Eilish remains forever worried about Larry, wondering whether he’s even alive. Her eldest son Mark joins the rebels and soon disappears. Her other son Bailey, remains angst ridden and obstinate. Her daughter Molly remains her only support through this ordeal. As Eilish battles her anxieties, her insecurities, her losses, her grief, her helplessness, her hopelessness, and simultaneously care for her infant and a rapidly progressing dementia suffering father; she needs to make a decision if she has to leave the country or cross the borders illegally; as the society around her continues to disintegrate, and life becomes an endless cacophony of gunshots, sirens and missile strikes.

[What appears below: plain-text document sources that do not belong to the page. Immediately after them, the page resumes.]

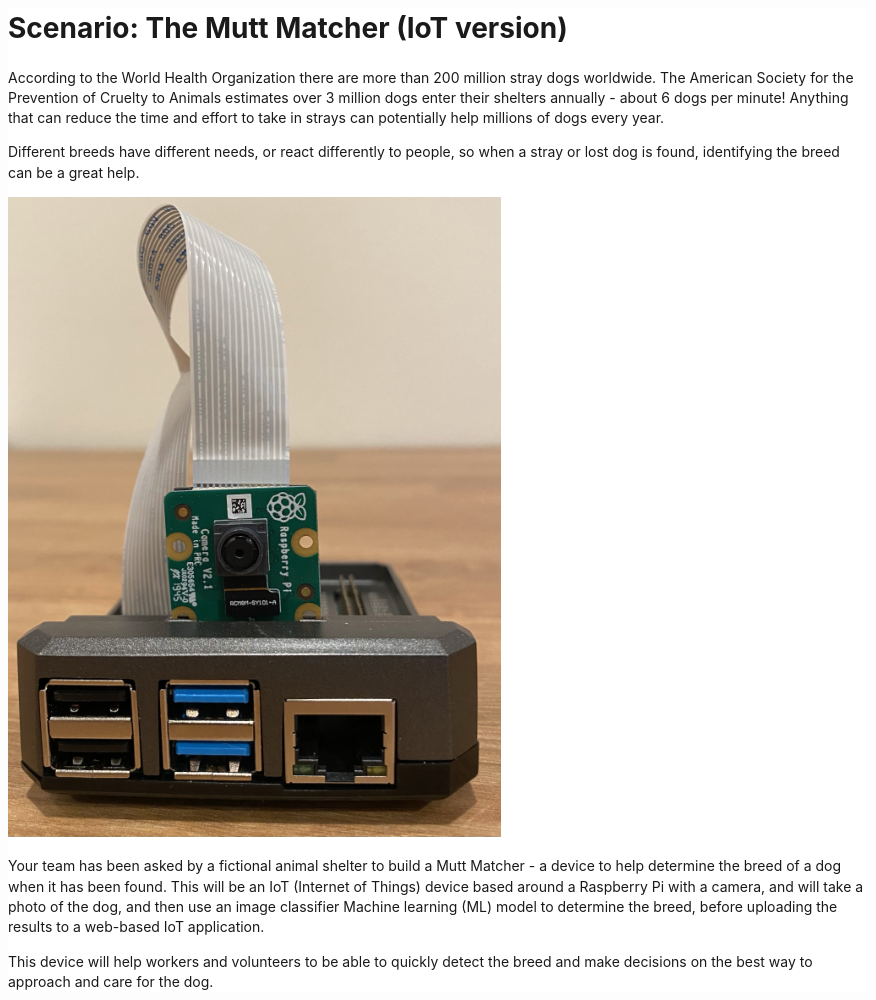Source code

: # Scenario: The Mutt Matcher (IoT version)

According to the World Health Organization there are more than 200 million stray dogs worldwide. The American Society for the Prevention of Cruelty to Animals estimates over 3 million dogs enter their shelters annually - about 6 dogs per minute! Anything that can reduce the time and effort to take in strays can potentially help millions of dogs every year.

Different breeds have different needs, or react differently to people, so when a stray or lost dog is found, identifying the breed can be a great help.

![A Raspberry Pi with a camera](./images/mutt-matcher-device.png)

Your team has been asked by a fictional animal shelter to build a Mutt Matcher - a device to help determine the breed of a dog when it has been found. This will be an IoT (Internet of Things) device based around a Raspberry Pi with a camera, and will take a photo of the dog, and then use an image classifier Machine learning (ML) model to determine the breed, before uploading the results to a web-based IoT application.

This device will help workers and volunteers to be able to quickly detect the breed and make decisions on the best way to approach and care for the dog.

Paul Lynch’s prose can be generalised as an urgent and compelling commentary on the steady rise of totalitarianism in the world. His writing has a claustrophobic atmosphere, a sense of foreboding and is suffused with an unrelenting uneasiness. Lynch evocatively translates Eilish’s impuissance and anxiety into his words and onto every page. The scenes where Eilish expectantly awaits Mark’s phone call and when she goes hospital to hospital in search of her injured child are especially gut wrenching, depicting an awful sense of dread. The writing almost feels like a stream of consciousness; there are sections and chapters in the novel but no paragraphs. The dialogues between characters are without any punctuations; so much so that, there’s no difference between a thing said and a thing thought.

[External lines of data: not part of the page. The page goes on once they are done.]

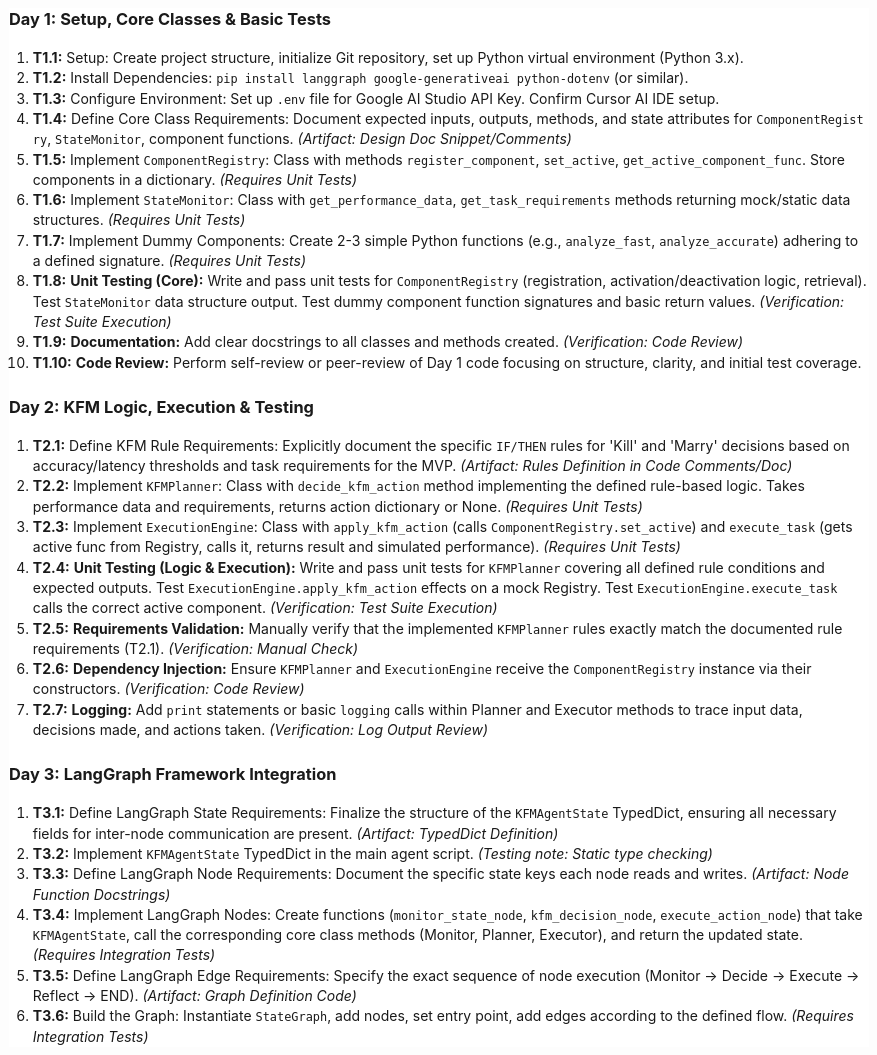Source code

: ### Day 1: Setup, Core Classes & Basic Tests

1. **T1.1:** Setup: Create project structure, initialize Git repository, set up Python virtual environment (Python 3.x).
2. **T1.2:** Install Dependencies: `pip install langgraph google-generativeai python-dotenv` (or similar).
3. **T1.3:** Configure Environment: Set up `.env` file for Google AI Studio API Key. Confirm Cursor AI IDE setup.
4. **T1.4:** Define Core Class Requirements: Document expected inputs, outputs, methods, and state attributes for `ComponentRegistry`, `StateMonitor`, component functions. *(Artifact: Design Doc Snippet/Comments)*
5. **T1.5:** Implement `ComponentRegistry`: Class with methods `register_component`, `set_active`, `get_active_component_func`. Store components in a dictionary. *(Requires Unit Tests)*
6. **T1.6:** Implement `StateMonitor`: Class with `get_performance_data`, `get_task_requirements` methods returning mock/static data structures. *(Requires Unit Tests)*
7. **T1.7:** Implement Dummy Components: Create 2-3 simple Python functions (e.g., `analyze_fast`, `analyze_accurate`) adhering to a defined signature. *(Requires Unit Tests)*
8. **T1.8:** **Unit Testing (Core):** Write and pass unit tests for `ComponentRegistry` (registration, activation/deactivation logic, retrieval). Test `StateMonitor` data structure output. Test dummy component function signatures and basic return values. *(Verification: Test Suite Execution)*
9. **T1.9:** **Documentation:** Add clear docstrings to all classes and methods created. *(Verification: Code Review)*
10. **T1.10:** **Code Review:** Perform self-review or peer-review of Day 1 code focusing on structure, clarity, and initial test coverage.

### Day 2: KFM Logic, Execution & Testing

1. **T2.1:** Define KFM Rule Requirements: Explicitly document the specific `IF/THEN` rules for 'Kill' and 'Marry' decisions based on accuracy/latency thresholds and task requirements for the MVP. *(Artifact: Rules Definition in Code Comments/Doc)*
2. **T2.2:** Implement `KFMPlanner`: Class with `decide_kfm_action` method implementing the defined rule-based logic. Takes performance data and requirements, returns action dictionary or None. *(Requires Unit Tests)*
3. **T2.3:** Implement `ExecutionEngine`: Class with `apply_kfm_action` (calls `ComponentRegistry.set_active`) and `execute_task` (gets active func from Registry, calls it, returns result and simulated performance). *(Requires Unit Tests)*
4. **T2.4:** **Unit Testing (Logic & Execution):** Write and pass unit tests for `KFMPlanner` covering all defined rule conditions and expected outputs. Test `ExecutionEngine.apply_kfm_action` effects on a mock Registry. Test `ExecutionEngine.execute_task` calls the correct active component. *(Verification: Test Suite Execution)*
5. **T2.5:** **Requirements Validation:** Manually verify that the implemented `KFMPlanner` rules exactly match the documented rule requirements (T2.1). *(Verification: Manual Check)*
6. **T2.6:** **Dependency Injection:** Ensure `KFMPlanner` and `ExecutionEngine` receive the `ComponentRegistry` instance via their constructors. *(Verification: Code Review)*
7. **T2.7:** **Logging:** Add `print` statements or basic `logging` calls within Planner and Executor methods to trace input data, decisions made, and actions taken. *(Verification: Log Output Review)*

### Day 3: LangGraph Framework Integration

1. **T3.1:** Define LangGraph State Requirements: Finalize the structure of the `KFMAgentState` TypedDict, ensuring all necessary fields for inter-node communication are present. *(Artifact: TypedDict Definition)*
2. **T3.2:** Implement `KFMAgentState` TypedDict in the main agent script. *(Testing note: Static type checking)*
3. **T3.3:** Define LangGraph Node Requirements: Document the specific state keys each node reads and writes. *(Artifact: Node Function Docstrings)*
4. **T3.4:** Implement LangGraph Nodes: Create functions (`monitor_state_node`, `kfm_decision_node`, `execute_action_node`) that take `KFMAgentState`, call the corresponding core class methods (Monitor, Planner, Executor), and return the updated state. *(Requires Integration Tests)*
5. **T3.5:** Define LangGraph Edge Requirements: Specify the exact sequence of node execution (Monitor -> Decide -> Execute -> Reflect -> END). *(Artifact: Graph Definition Code)*
6. **T3.6:** Build the Graph: Instantiate `StateGraph`, add nodes, set entry point, add edges according to the defined flow. *(Requires Integration Tests)*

Now, Prophet Song may have been set in a dystopian Ireland, but closer home dystopia may soon become a reality. Economic development has been used as a tool to conceal fascism and autocracy. Jingoism and zealotry are being given a free run while any form of dissent is being deemed antinational and subsequently penalised. If you are one amongst many who still chooses to look the other way as this is happening right now, and thinking ‘this won’t/ will never affect me’; read Prophet Song. Paul Lynch was probably imagining an Ireland like that, but we don’t have to imagine it.